Chart comprehension lines:
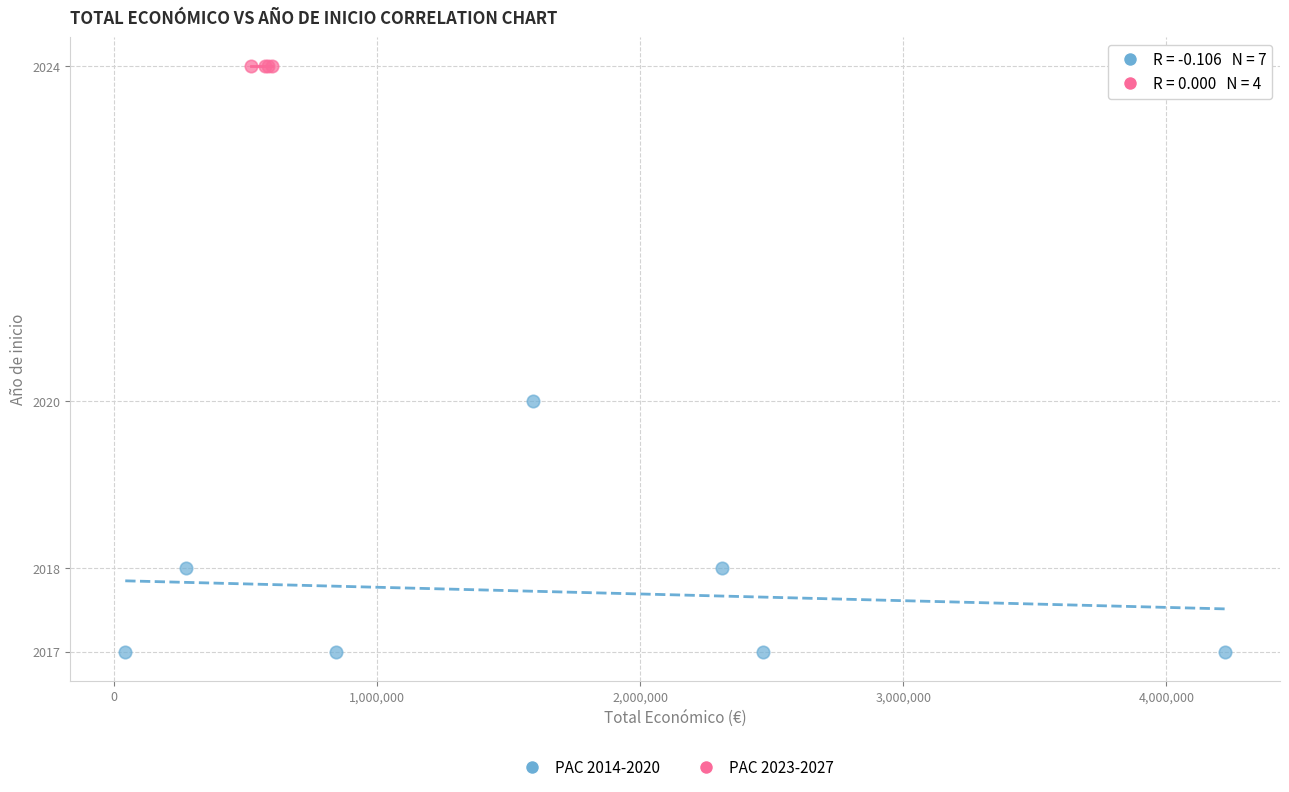

Which series contains the lowest Y value?

PAC 2014-2020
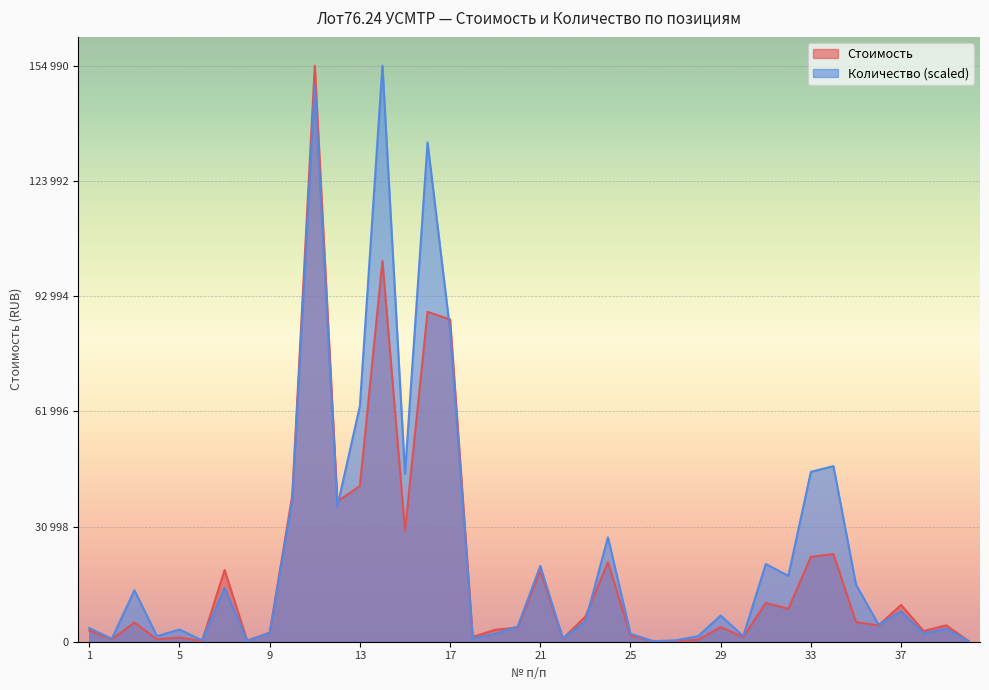

Which series has the largest range (max minus min)?

Стоимость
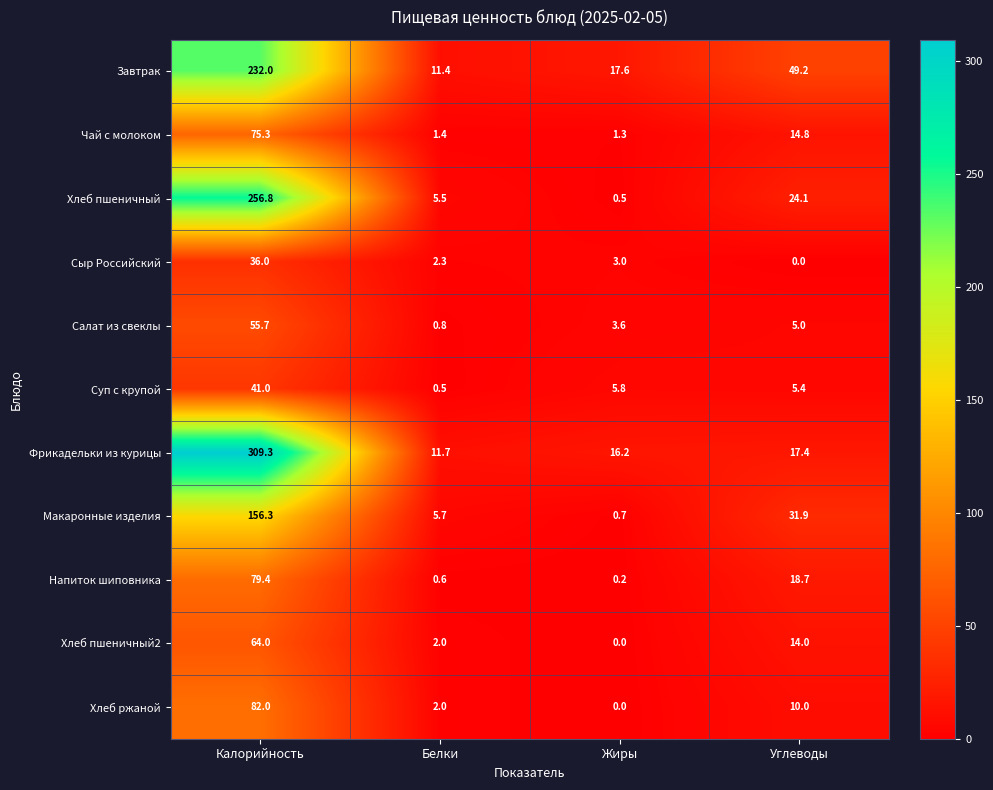

Rank the categories by Чай с молоком value from lowest to highest.

Жиры, Белки, Углеводы, Калорийность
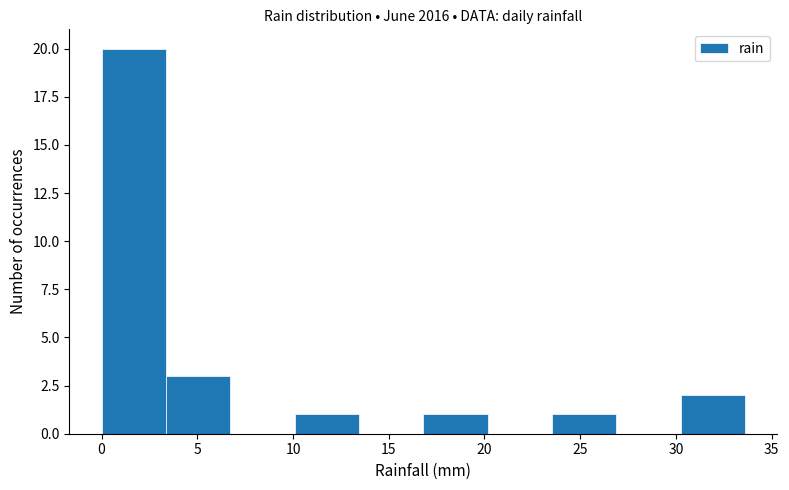

Reading left to right, list every bar in this chart as the range it spans on the x-axis followed by its height. Neither the bar edges nor the heights are printed on the chart, so give them approximately, as read against the axes.

0.0 to 3.5: 20
3.5 to 6.5: 3
6.5 to 10.0: 0
10.0 to 13.5: 1
13.5 to 17.0: 0
17.0 to 20.0: 1
20.0 to 23.5: 0
23.5 to 27.0: 1
27.0 to 30.0: 0
30.0 to 33.5: 2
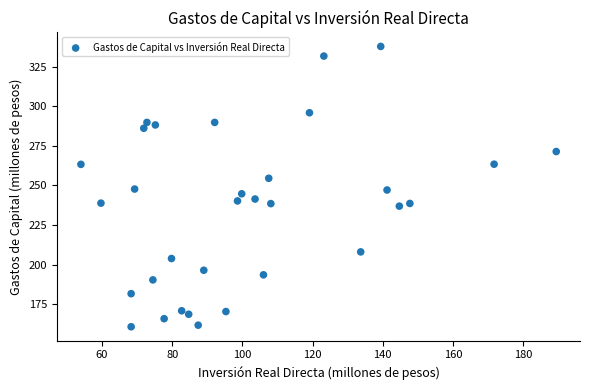

What is the range of Y values (max minus min)?

177.1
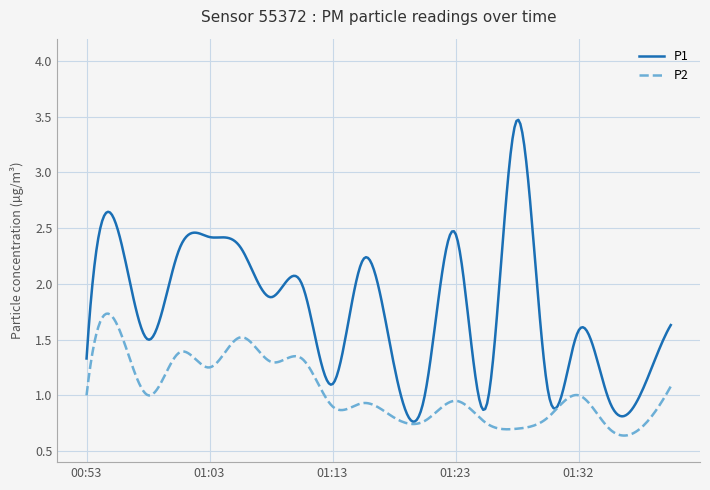

List the series in order of their peak value, lowest first.

P2, P1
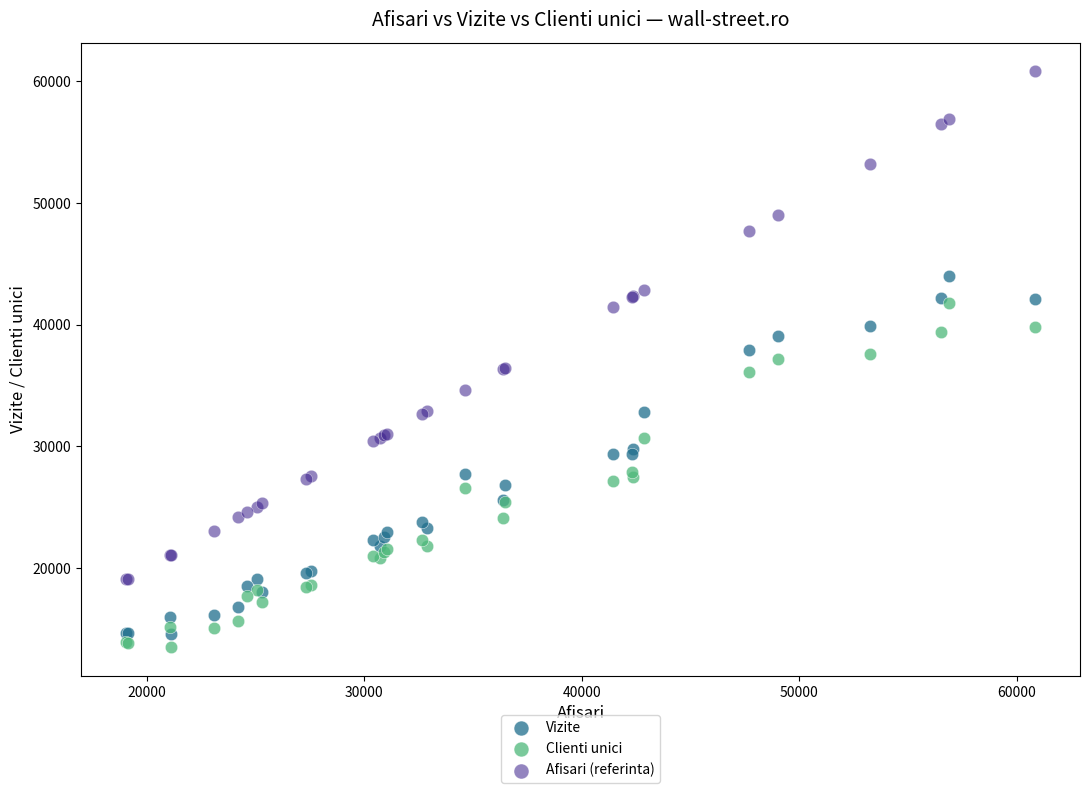

What are all the series names shown in the legend?

Vizite, Clienti unici, Afisari (referinta)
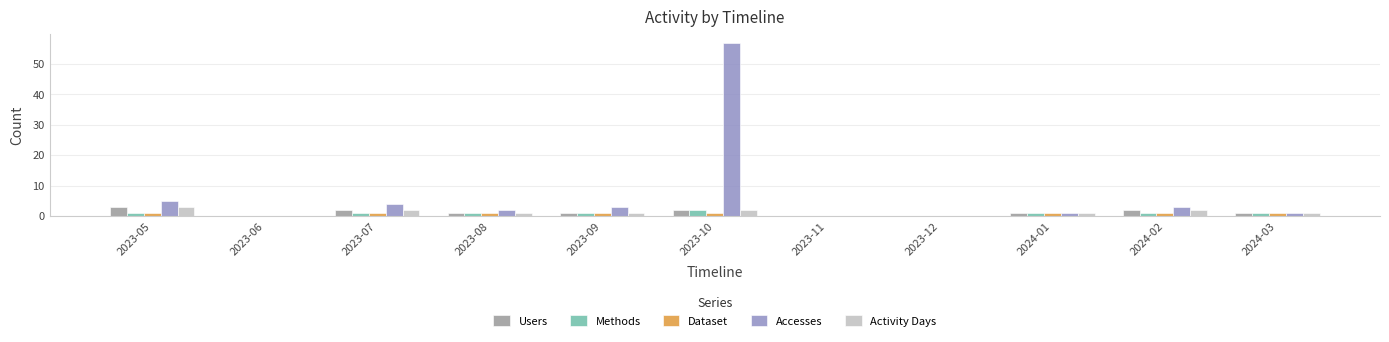

Reading left to right, extract all data points from this chart.

Users: 2023-05=3	2023-06=0	2023-07=2	2023-08=1	2023-09=1	2023-10=2	2023-11=0	2023-12=0	2024-01=1	2024-02=2	2024-03=1
Methods: 2023-05=1	2023-06=0	2023-07=1	2023-08=1	2023-09=1	2023-10=2	2023-11=0	2023-12=0	2024-01=1	2024-02=1	2024-03=1
Dataset: 2023-05=1	2023-06=0	2023-07=1	2023-08=1	2023-09=1	2023-10=1	2023-11=0	2023-12=0	2024-01=1	2024-02=1	2024-03=1
Accesses: 2023-05=5	2023-06=0	2023-07=4	2023-08=2	2023-09=3	2023-10=57	2023-11=0	2023-12=0	2024-01=1	2024-02=3	2024-03=1
Activity Days: 2023-05=3	2023-06=0	2023-07=2	2023-08=1	2023-09=1	2023-10=2	2023-11=0	2023-12=0	2024-01=1	2024-02=2	2024-03=1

THE TASK:
Put the lines above into a numbered list, skipping blank lines and leaving out the pictures.

RESULT FOR THIS TASK:
1. Which series contains the lowest Y value?
2. PAC 2014-2020
3. Which series has the largest range (max minus min)?
4. Стоимость
5. Rank the categories by Чай с молоком value from lowest to highest.
6. Жиры, Белки, Углеводы, Калорийность
7. Reading left to right, list every bar in this chart as the range it spans on the x-axis followed by its height. Neither the bar edges nor the heights are printed on the chart, so give them approximately, as read against the axes.
8. 0.0 to 3.5: 20
9. 3.5 to 6.5: 3
10. 6.5 to 10.0: 0
11. 10.0 to 13.5: 1
12. 13.5 to 17.0: 0
13. 17.0 to 20.0: 1
14. 20.0 to 23.5: 0
15. 23.5 to 27.0: 1
16. 27.0 to 30.0: 0
17. 30.0 to 33.5: 2
18. What is the range of Y values (max minus min)?
19. 177.1
20. List the series in order of their peak value, lowest first.
21. P2, P1
22. What are all the series names shown in the legend?
23. Vizite, Clienti unici, Afisari (referinta)
24. Reading left to right, extract all data points from this chart.
25. Users: 2023-05=3	2023-06=0	2023-07=2	2023-08=1	2023-09=1	2023-10=2	2023-11=0	2023-12=0	2024-01=1	2024-02=2	2024-03=1
26. Methods: 2023-05=1	2023-06=0	2023-07=1	2023-08=1	2023-09=1	2023-10=2	2023-11=0	2023-12=0	2024-01=1	2024-02=1	2024-03=1
27. Dataset: 2023-05=1	2023-06=0	2023-07=1	2023-08=1	2023-09=1	2023-10=1	2023-11=0	2023-12=0	2024-01=1	2024-02=1	2024-03=1
28. Accesses: 2023-05=5	2023-06=0	2023-07=4	2023-08=2	2023-09=3	2023-10=57	2023-11=0	2023-12=0	2024-01=1	2024-02=3	2024-03=1
29. Activity Days: 2023-05=3	2023-06=0	2023-07=2	2023-08=1	2023-09=1	2023-10=2	2023-11=0	2023-12=0	2024-01=1	2024-02=2	2024-03=1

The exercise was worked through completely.